Lamego: O Natal do capitão…

Chamavam-lhe “o capitão”.

Em miúdo fora aos Remédios, a Lamego, viu os tropas a marchar numa rua da cidade sob o comando de um chefe que marcava o ritmo com uma voz irresistível de trovão e, regressado à aldeia, fazia de vez em quando umas marchas individuais por calçadas e caminhos, dando ordens a si próprio:

– Um, dois, um, dois…esquerdo, direito…um, dois!

Casara e tivera filhos.

Mas um dia, a mulher foi ao Douro, às vindimas, e não voltou mais à caserna… O caseiro da quinta pôs os seus olhos nos nela, arranjaram-se os dois… e o homem ficou sem alguém que lhe acendesse a candeia, lhe aquecesse o caldo, lhe remendasse as calças, lhe pregasse os botões e lhe aquecesse os pés.

Para desgraça maior, os dois filhos evaporaram-se para o Brasil e nunca mais disseram nada.

Atolado na solidão e na dor, substituiu a mulher por vinho, os filhos por tabaco e o trabalho pela pedincha.

Corria as aldeias em dias certos, batia com o bordão nas portas, estendia a mão a quem abria, e continuava o giro, comendo côdeas, trincando mágoas e chupando cigarros. Morto o brilho do sol e nascida a negrura da noite, enrolava-se na manta que trazia consigo e dormia num alpendre de carro ou num palheiro de feno…onde lhe era permitido.

Estava-se em dezembro. O Natal estava perto.

Na lixeira de uma aldeia, misturados com agulhas de pinheiro e ramos de azevinho, dormiam numa saquinha de amostras os três personagens da Bíblia por quem nos veio a salvação. Desbotados e feridos, a zeladora da capela substituiu-os por outros, mais novos e mais simpáticos. O capitão abriu a saca, sorriu e resmungou:

– Afinal, não sou só eu, o pecador! A vós, que sois tão bons segundo dizem, aconteceu-vos o mesmo! Tende paciência, amigos! A vida é assim! Tudo nos pode acontecer!

Companheiros de amarguras e maus-tratos, o capitão nunca mais os largou de mão.

Chegado o 24 de dezembro, acomodado o sol no seu descanso e espreitando a lua por entre os chavascais, o velho resguardou-se no alpendre da capela do Senhor dos Desamparados, pousou no chão o saco das esmolas, procurou palha numa meda de quintal, acendeu uma aprazível fogueira, sentou-se num rodelo de carvalho, e trincou mais um naco de broa e um pedaço de toucinho.

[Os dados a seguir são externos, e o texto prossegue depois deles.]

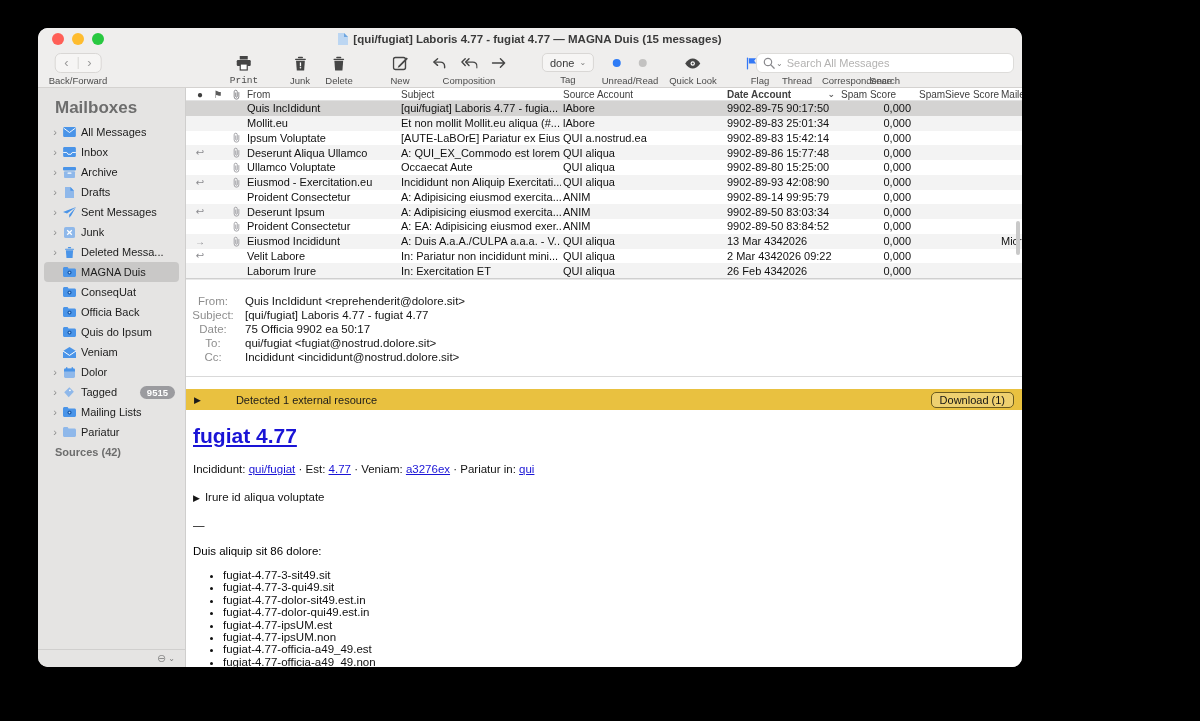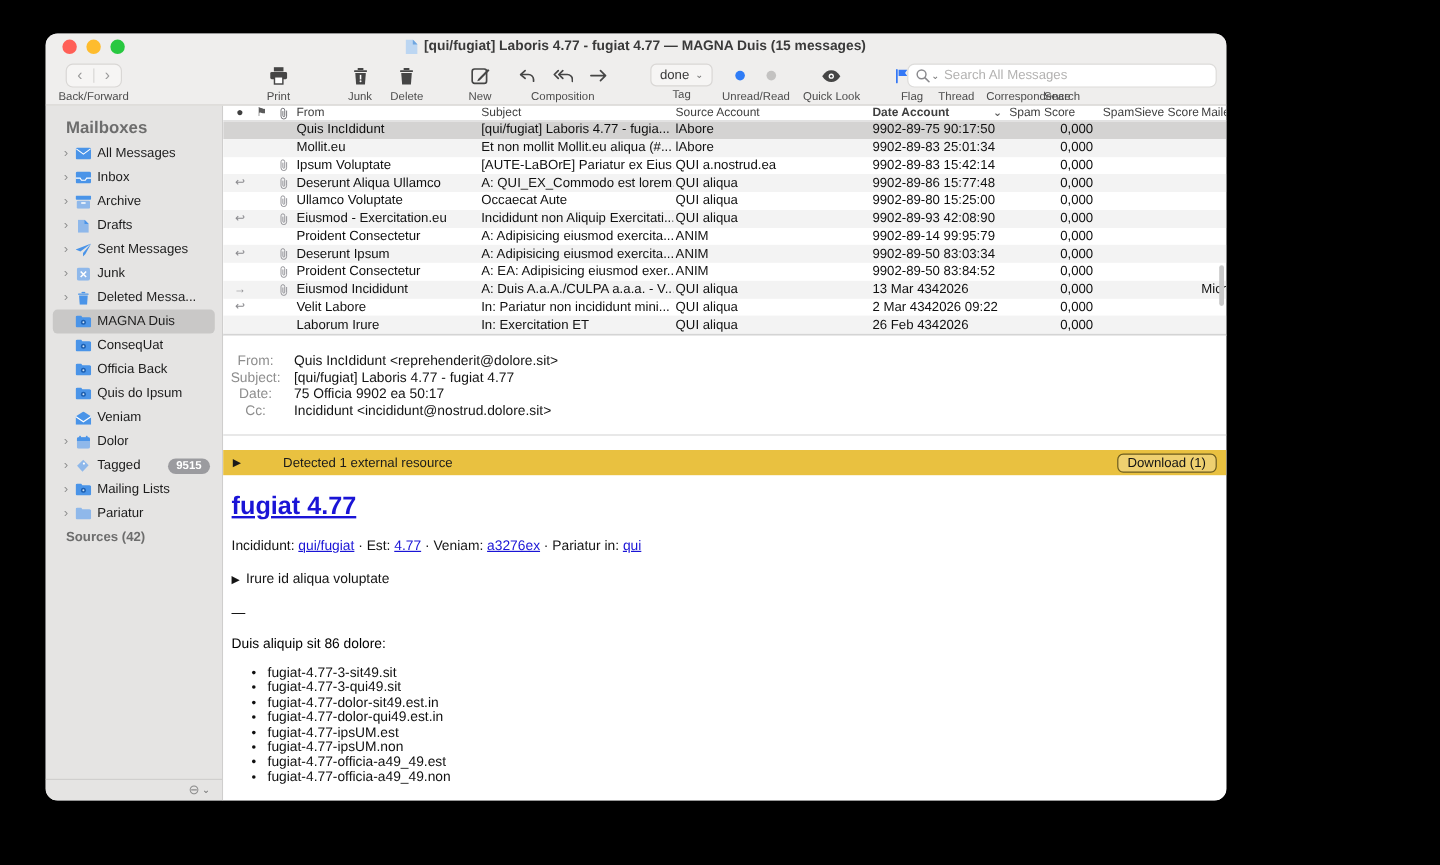--- a/index.html
+++ b/index.html
@@ -29,21 +29,21 @@
   .searchbox { width:258px; height:20px; background:#fff; border:1px solid #dddcda; border-radius:6px; display:flex; align-items:center; padding:0 6px; gap:4px; }
   .searchbox input { border:none; outline:none; flex:1; font-size:11px; color:#3a3a3a; background:transparent; font-family:inherit; }
   .searchbox input::placeholder { color:#b3b2b1; }
   .chev-small { font-size:8px; color:#7c7c7c; }
 
   
   .content { flex:1; display:flex; min-height:0; }
 
   
   .sidebar { width:148px; background:#e5e4e3; border-right:1px solid #cfcecd; display:flex; flex-direction:column; padding-top:8px; flex:0 0 auto; }
-  .sb-header { font-size:14px; font-weight:bold; color:#6d6d6d; padding:2px 0 4px 17px; }
+  .sb-header { font-size:17px; font-weight:bold; color:#6d6d6d; padding:2px 0 4px 17px; }
   .sb-item { display:flex; align-items:center; height:20px; margin:0 6px; padding-left:5px; border-radius:4px; font-size:11px; color:#1c1c1c; white-space:nowrap; }
   .sb-item.selected { background:#c9c8c7; }
   .sb-chev { width:12px; color:#8e8e8e; font-size:11px; text-align:center; flex:0 0 auto; }
   .sb-icon { width:16px; display:flex; justify-content:center; margin-right:4px; flex:0 0 auto; }
   .sb-label { overflow:hidden; text-overflow:ellipsis; }
   .sb-badge { margin-left:auto; margin-right:4px; background:#9b9b9f; color:#fff; font-size:9.5px; font-weight:bold; border-radius:8px; padding:1px 7px; }
   .sb-sources { font-size:11px; font-weight:bold; color:#6d6d6d; padding:4px 0 0 17px; }
   .sb-footer { margin-top:auto; border-top:1px solid #d0cfce; height:18px; display:flex; justify-content:flex-end; align-items:center; gap:2px; padding-right:10px; color:#8c8c8c; font-size:11px; }
 
   
@@ -118,21 +118,21 @@
 
     <div class="tb-group" style="left:40px;">
       <div class="seg">
         <span class="seg-btn">‹</span>
         <span class="seg-div"></span>
         <span class="seg-btn">›</span>
       </div>
       <span class="tb-label">Back/Forward</span>
     </div>
 
-    <div class="tb-group" style="left:194px;">
+    <div class="tb-group" style="left:206px;font-family:Liberation Mono, monospace;">
       <div class="tb-ico-row">
           <span>
         <svg width="16" height="16" viewBox="0 0 16 16">
               <rect x="4" y="1" width="8" height="3.5" fill="#454545"></rect>
               <rect x="1" y="5" width="14" height="6" rx="1.2" fill="#454545"></rect>
               <rect x="4.5" y="9" width="7" height="6" fill="#fff" stroke="#454545" stroke-width="1.2"></rect>
             </svg>
       </span>
         </div>
       <span class="tb-label">Print</span>
@@ -685,20 +685,24 @@
             <span class="pv-label">From:</span>
             <span class="pv-val">Quis IncIdidunt &lt;reprehenderit@dolore.sit&gt;</span>
           </div>
         <div class="pv-line">
             <span class="pv-label">Subject:</span>
             <span class="pv-val">[qui/fugiat] Laboris 4.77 - fugiat 4.77</span>
           </div>
         <div class="pv-line">
             <span class="pv-label">Date:</span>
             <span class="pv-val">75 Officia 9902 ea 50:17</span>
+          </div>
+        <div class="pv-line">
+            <span class="pv-label">To:</span>
+            <span class="pv-val">qui/fugiat &lt;fugiat@nostrud.dolore.sit&gt;</span>
           </div>
         <div class="pv-line">
             <span class="pv-label">Cc:</span>
             <span class="pv-val">Incididunt &lt;incididunt@nostrud.dolore.sit&gt;</span>
           </div>
         <div class="pv-sep"></div>
       </div>
 
       <div class="banner">
         <span class="banner-tri">▶</span>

Ouvindo, entretanto, as horas da matriz, e lembrando-se que era a noite de Natal, tirou as imagens da saqueta, deitou o Menino na sua boina espanhola e pôs os pais, de joelhos, um de cada lado.

Ajoelhado também ele (com o joelho direito, que o esquerdo já há muito lhe não fazia a vontade), olhou o pequeno com enlevo de pobre, desgosto de vadio e ternura de criança, e disse, numa voz pastosa e rouca:

– Então, catraio, diz que fazes anos hoje?! Parabéns, pá! Bem merecias uma prenda, mas este pobre vagabundo não tem nada p’ra te dar. Só um beijo!

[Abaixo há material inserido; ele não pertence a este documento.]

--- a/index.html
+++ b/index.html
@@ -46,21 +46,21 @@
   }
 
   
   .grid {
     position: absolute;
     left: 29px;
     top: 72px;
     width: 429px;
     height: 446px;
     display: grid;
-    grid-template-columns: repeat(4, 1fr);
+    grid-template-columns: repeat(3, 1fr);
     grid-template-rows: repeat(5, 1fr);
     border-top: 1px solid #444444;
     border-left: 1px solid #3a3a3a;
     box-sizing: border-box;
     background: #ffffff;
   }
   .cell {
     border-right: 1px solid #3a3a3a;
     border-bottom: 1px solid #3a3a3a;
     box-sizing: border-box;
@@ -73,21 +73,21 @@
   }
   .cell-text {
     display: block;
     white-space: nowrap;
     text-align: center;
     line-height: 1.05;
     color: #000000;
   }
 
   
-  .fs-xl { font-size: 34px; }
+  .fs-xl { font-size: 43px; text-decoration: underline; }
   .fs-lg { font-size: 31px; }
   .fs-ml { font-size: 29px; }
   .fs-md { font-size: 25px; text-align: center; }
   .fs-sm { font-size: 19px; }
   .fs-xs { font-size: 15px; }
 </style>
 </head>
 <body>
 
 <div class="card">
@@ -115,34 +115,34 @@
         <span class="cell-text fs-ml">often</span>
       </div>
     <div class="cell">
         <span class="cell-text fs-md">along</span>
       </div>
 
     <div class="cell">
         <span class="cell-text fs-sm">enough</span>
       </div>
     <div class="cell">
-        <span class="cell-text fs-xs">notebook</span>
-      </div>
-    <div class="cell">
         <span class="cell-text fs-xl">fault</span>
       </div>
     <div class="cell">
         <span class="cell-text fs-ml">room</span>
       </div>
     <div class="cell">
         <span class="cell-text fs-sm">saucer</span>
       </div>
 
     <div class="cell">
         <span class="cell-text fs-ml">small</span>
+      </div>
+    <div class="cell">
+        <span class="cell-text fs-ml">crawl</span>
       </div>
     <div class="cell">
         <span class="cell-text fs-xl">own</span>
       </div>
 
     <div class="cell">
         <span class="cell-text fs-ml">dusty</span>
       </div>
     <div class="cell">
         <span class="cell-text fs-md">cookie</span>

E beijou-O, erguendo-O da boina e envolvendo-O entre as mãos.

À volta da pequena e rude ermida, a neve caía no solo lenta e fria, e o vento assobiava intermitente e incómodo nos beirais enregelados do telhado. O velho, sem nada nem ninguém, embrulhou-se na capa velha e rota que o pai trouxera de França quando andou na Grande Guerra, e adormeceu.

Por gratidão e favor do Recém-nascido, certamente, foi-lhe dado ter um sonho que o embeveceu por toda a noite: lá no Alto, acima do firmamento, muito acima das estrelas, junto a um trono dourado ornado de brancas açucenas e iluminado de coloridas lamparinas que tremeluziam alegres, havia louvor e festa, alegria e paz, cantares de anjos e adoração de beatos e de santos. Cá em baixo, numa terra de beleza e de sonho, as pessoas amavam-se, beijavam-se e abraçavam-se todas, e as crianças, felizes, recebiam prendas e jogavam ao par e ao pernão! Numa casa parecida com aquela onde lhe nasceram os filhos, a sua antiga mulher preparava as rabanadas e cozia o arroz-doce, cantarolando loas natalícias, umas atrás das outras, e os seus netinhos, regressados do Brasil, subiam-lhe para os joelhos, davam-lhe muitos beijos e puxavam-lhe as barbas brancas.

Assombrado com tanta beleza e tamanha felicidade, o velho capitão irrompeu então num cântico assombroso e belo, que só o uivar dos lobos conseguiu finalmente exterminar:

– Glória a Deus nas Alturas! E Paz aos Homens na Terra!